(Beginning of QUOTED PASSAGE)
TONY THE TIGER

 by Zoe Heller, published by Harper's Bazaar (June 1999)

LIKE an intruder in a Western, whose approach is presaged by the rearing of spooked horses, Anthony Hopkins arrives in the Warner Brothers commissary heralded by a sudden whispery fluster among the waiters: "That's Surrtony ..." He is shorter than expected--a chunky, compact man with a sticking-out chest, like a little bull. His eyes are a ludicrous blue, the color of swimming pools. As the door to our private dining suite is closed, he sits down, casting a slightly weary gare about the room. "You have an English accent," he observes.

I allow that this is the case.

"As soon as I heard that accent, he says, "I thought, Oh, no, because I don't like the British press." He goes on to describe an interview he did a couple of years ago with a young woman from a British tabloid. She had alluded snidely to his having abandoned Britain for the Hollywood high life. "I looked at her," he recalls, "and I said, 'If you're going to start the interview like this, forget it. What's the matter with you? What's the matter with you damn people? I'm not going to sit here with your weak, whining negativity. I'm bored of you people. You want it dirty and raining, with dog shit on the pavement? Go back then! Go back to England. Fuck off.'" He watches me carefully to gauge my reaction to this story. (I smile brightly.) Then, quite unexpectedly, he laughs, a sharp, articulated bark: "Ha! Ha!"

I have come to see Hopkins on the final day of shooting for Instinct, a movie about a primatologist--played by Hopkins--who forsakes life among his fellow men to live with gorillas in the wild. My inquiries about Hopkins' relations with his costar, Cuba Gooding Jr., are met with polite dismissiveness. There will be no heartwarming anecdotes about life on the set from him. "I never become fond of people," Hopkins says, shrugging a little impatiently. "I work with them, and we say goodbye." The Venerable British Actor With a Distinguished Theatrical Past is a time-honored figure in Hollywood. And Hopkins is in many ways, a natural successor to such men as Laurence Olivier and Richard Burton. He brings the right sonorous voice, the appropriate quirky diction, the mandatory aura of "class"--he even has the knighthood, damn it. Yet something in him delights in disappointing the expectations created by the high-toned Brits who have preceded him. And then there is his general irreverence about the business of acting. Repeatedly interviewers have come to sit at his knee, anticipating wise insights into the "craft," only to be rebuffed with crude declarations of philistinism. He chooses parts "for the money," he tells them. He doesn't "give a shit about culture." He has no interest in "Shakespeare and all that British nonsense." He only got into acting in order to "become famous."
(End of QUOTED PASSAGE)
§ QUESTIONS:
(A) Return the Hopkins profile word for word, everything from "by Zoe Heller, published" down to "is the case.".
(B) Decide whether each statement agrees with the Hopkins profile, giving yes or no and the words of the profile that settle it: (i) Hopkins plays a primatologist in Instinct. (ii) Hopkins says he grows fond of the people he works with. (iii) Hopkins is taller than expected.
(C) Carry the Hopkins profile on from its last sentence.
The material after this text is not needed for anything here.
(Beginning of DATA LISTING)
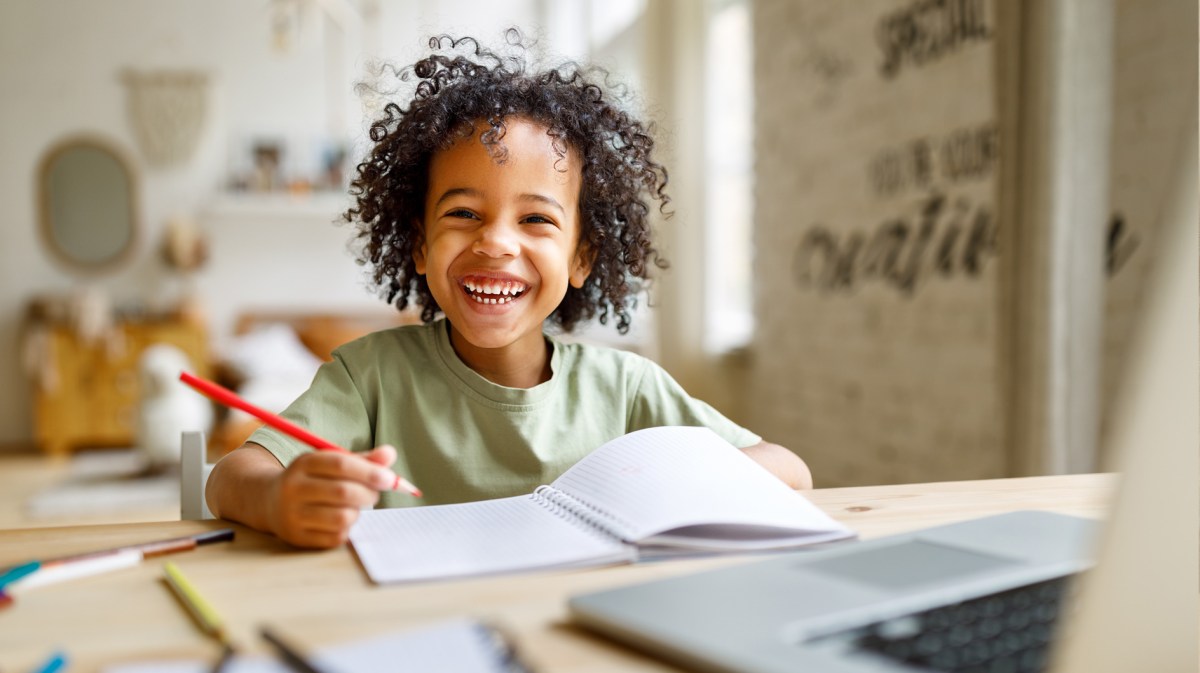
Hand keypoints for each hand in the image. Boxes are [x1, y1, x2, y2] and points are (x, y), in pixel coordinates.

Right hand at [265, 445, 398, 548]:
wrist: (270, 502)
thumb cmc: (313, 479)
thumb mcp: (331, 463)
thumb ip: (363, 460)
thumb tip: (390, 454)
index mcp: (303, 464)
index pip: (340, 464)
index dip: (369, 471)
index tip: (389, 478)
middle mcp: (294, 488)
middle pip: (343, 492)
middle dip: (368, 494)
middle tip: (374, 495)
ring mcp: (293, 515)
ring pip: (342, 517)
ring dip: (358, 513)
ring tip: (354, 507)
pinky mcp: (297, 537)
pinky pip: (336, 537)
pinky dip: (347, 529)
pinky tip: (341, 520)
(End of DATA LISTING)
§ ANSWERS FOR THE TASKS:
(A)
by Zoe Heller, published by Harper's Bazaar (June 1999)

LIKE an intruder in a Western, whose approach is presaged by the rearing of spooked horses, Anthony Hopkins arrives in the Warner Brothers commissary heralded by a sudden whispery fluster among the waiters: "That's Surrtony ..." He is shorter than expected--a chunky, compact man with a sticking-out chest, like a little bull. His eyes are a ludicrous blue, the color of swimming pools. As the door to our private dining suite is closed, he sits down, casting a slightly weary gare about the room. "You have an English accent," he observes.

I allow that this is the case.

(B)
(i) Yes: "a movie about a primatologist--played by Hopkins--"
(ii) No: "I never become fond of people,"
(iii) No: "He is shorter than expected"

(C)
There is, of course, something a little mannered about these avowals, something less suggestive of candid confession than of considered provocation. Hopkins, who is far too experienced and intelligent an actor to have no interest in Shakespeare (he will star in Julie Taymor's forthcoming film adaptation of Titus Andronicus), is not really giving the finger to the Bard but to the slightly precious world of British theater and those within it who regard him as having sold out. For many years before he went to Hollywood, Hopkins was associated with Britain's National Theatre, and his unhappy memories of that time fuel much of his current vituperation. He was a successful stage actor--his lead performances in King Lear, Antony & Cleopatra and David Hare's Pravda are still remembered--but he was a severely depressed man. Depressed and angry and alcoholic. His life in the theater exacerbated his insecurities about his own talent, he says: "My anxiety was about the business of rehearsing and rehearsing and then going out onstage and being appalling in the part, because then I would have to keep on doing it, night after night." He also disliked the communal aspect of being part of a company. "You have to be a team player, and I'm not good at that. I remember, we used to have to do voice training and you'd be humiliated and corrected in front of everyone else in the company. Something in me really rebelled against that, some childhood rage was roused in me. I couldn't bear it."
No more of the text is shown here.